Tendo nascido na Argélia, país que territoriamente pertencia a França até 1962, Albert viveu entre "dois mundos", dois tipos diferentes de culturas, embora tenha tido formação francesa, declarou seu compromisso aos homens: ”Sou, antes de tudo, solidário do homem comum. Amanhã o mundo poderá romper-se em pedaços. Há uma lição de verdade nessa ameaça que paira sobre nossas cabeças”.

Foi minha primeira leitura do autor, logo não tenho propriedade para dizer que essa obra é a representante de seus pensamentos existenciais, mas pelo que vi e li sobre ele, percebo que A Peste pode ser classificada dessa forma.
 A história se passa numa cidade pacata que é obrigada a enfrentar uma doença já "exterminada" há muito tempo no restante da Europa. Mas a simbologia que Camus quis passar está aqui. Na minha interpretação, a mensagem é que não importa a época ou lugar, sempre haverá tristeza, morte e exílio.
Além desse ponto a favor da obra, ainda há personagens diferentes, estranhos e humanos e por isso  é fácil nos identificarmos. O médico, o pensador, o melancólico etc. Essas são características de alguns deles, no entanto não se engane, cada um apresenta uma peculiaridade e claro, uma complexidade que os tornam quase palpáveis. A doença então é que o diga, uma personagem, viva. Como disse Cazuza: eu vi a morte e ela estava viva! É basicamente essa sensação depois de se ler esse clássico escrito em 1947 que ainda se faz muito atual.  Enquanto a humanidade existir haverá esse sentimento de perda e autoconsciência do absurdo que a vida é. 
O homem será sempre perseguido pela busca de sentido, embora para Albert Camus, não exista. E por isso, tanto Sartre quanto Simone de Beauvoir o criticaram. Afinal, nós não teremos mais autonomia, então porque viver? 
Outra jogada que percebi ao ler é que mesmo a vida sendo absurda, por que não viver? Aquele velho clichê (outra vez que cito essa palavra, desculpa) a vida está aqui, pulsando e viva e é para ser vivida, mesmo com todos os contras, é para ser vivida. 

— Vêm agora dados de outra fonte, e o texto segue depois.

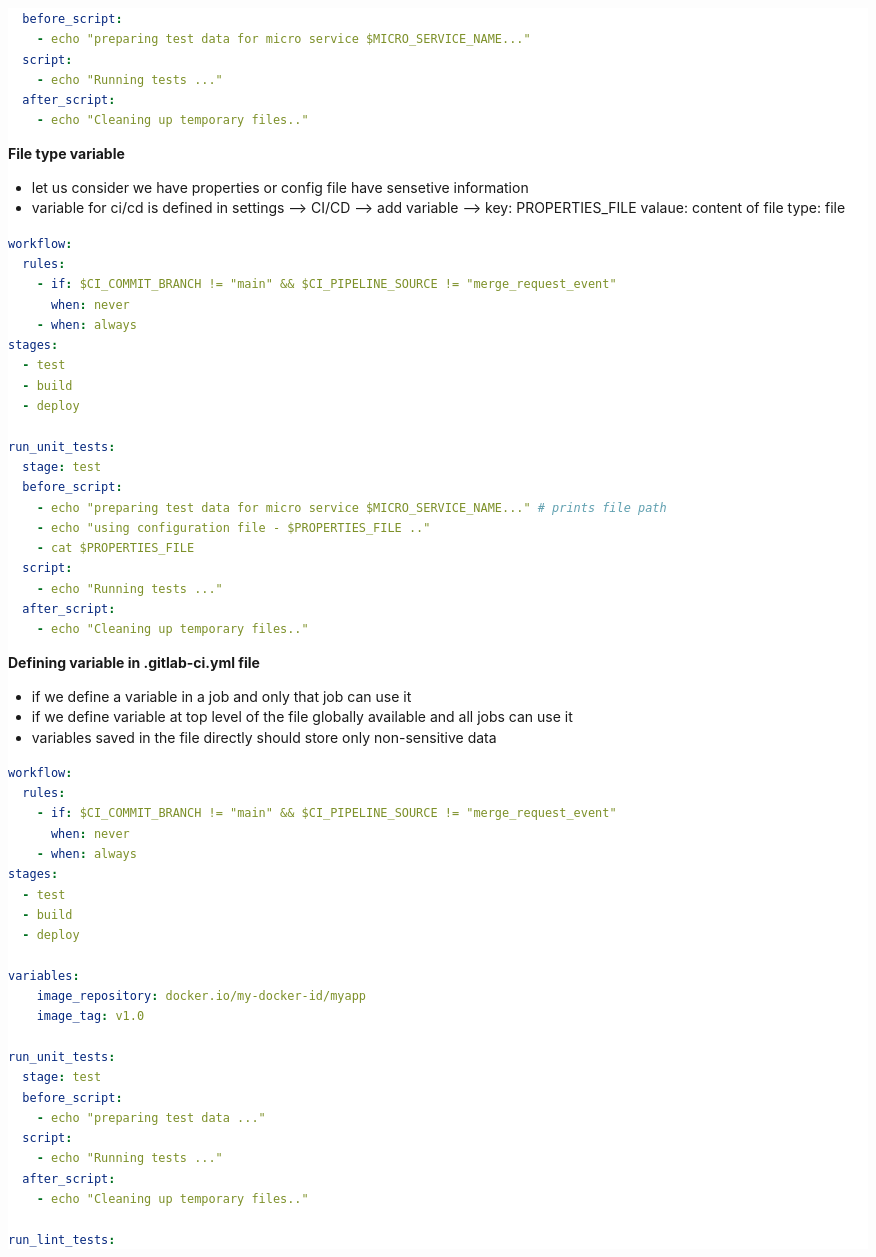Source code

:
 ```yml
  before_script:
    - echo "preparing test data for micro service $MICRO_SERVICE_NAME..."
  script:
    - echo "Running tests ..."
  after_script:
    - echo "Cleaning up temporary files.."
```
**File type variable**
* let us consider we have properties or config file have sensetive information
* variable for ci/cd is defined in settings --> CI/CD --> add variable -->
    key: PROPERTIES_FILE
    valaue: content of file
    type: file
```yml
workflow:
  rules:
    - if: $CI_COMMIT_BRANCH != "main" && $CI_PIPELINE_SOURCE != "merge_request_event"
      when: never
    - when: always
stages:
  - test
  - build
  - deploy
  
run_unit_tests:
  stage: test
  before_script:
    - echo "preparing test data for micro service $MICRO_SERVICE_NAME..." # prints file path 
    - echo "using configuration file - $PROPERTIES_FILE .."
    - cat $PROPERTIES_FILE 
  script:
    - echo "Running tests ..."
  after_script:
    - echo "Cleaning up temporary files.."
```
**Defining variable in .gitlab-ci.yml file**
* if we define a variable in a job and only that job can use it
* if we define variable at top level of the file globally available and all jobs can use it
* variables saved in the file directly should store only non-sensitive data
```yml
workflow:
  rules:
    - if: $CI_COMMIT_BRANCH != "main" && $CI_PIPELINE_SOURCE != "merge_request_event"
      when: never
    - when: always
stages:
  - test
  - build
  - deploy

variables:
    image_repository: docker.io/my-docker-id/myapp
    image_tag: v1.0

run_unit_tests:
  stage: test
  before_script:
    - echo "preparing test data ..."
  script:
    - echo "Running tests ..."
  after_script:
    - echo "Cleaning up temporary files.."

run_lint_tests:
```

"Em meio aos gritos que redobravam de força e de duração, que repercutiam longamente junto do terraço, à medida que as chuvas multicores se elevavam mais numerosas no céu, o Dr. Rieux decidiu, então, redigir esta narrativa, que termina aqui, para não ser daqueles que se calam, para depor a favor dessas vítimas da peste, para deixar ao menos uma lembrança da injustiça e da violência que lhes tinham sido feitas e para dizer simplesmente o que se aprende no meio dos flagelos: que há nos homens mais coisas a admirar que coisas a desprezar. "



Bônus 
Recomendo a leitura de Morte e Vida Severina, um poema de João Cabral de Melo Neto. Mesmo tratando da história de um retirante, que decidi fugir da seca, e só encontra morte por onde passa, João Cabral escreveu sobre sentimentos universais: a procura por melhores condições de vida e pela sobrevivência, o medo de morte e a falta de expectativa e esperança, causas de uma vida severina, ou melhor, severa. 
Essas descrições me recordam também o livro Vidas Secas, que já comentei em um post antigo. (Repudio esses posts antigos pela falta de escrita e argumentos consistentes, mas reconsidero já que eu era muito jovem e afinal quando estaremos satisfeitos com nós mesmos?)



Aqui estão minhas resenhas. Talvez não tenha conseguido escrever tudo que eu pensei durante a leitura, mas escrevi o que achei que melhor conseguia expremir o que as leituras me fizeram sentir. Espero que o próximo leitor seja você, que aqui se atreveu a ler. Muito obrigada.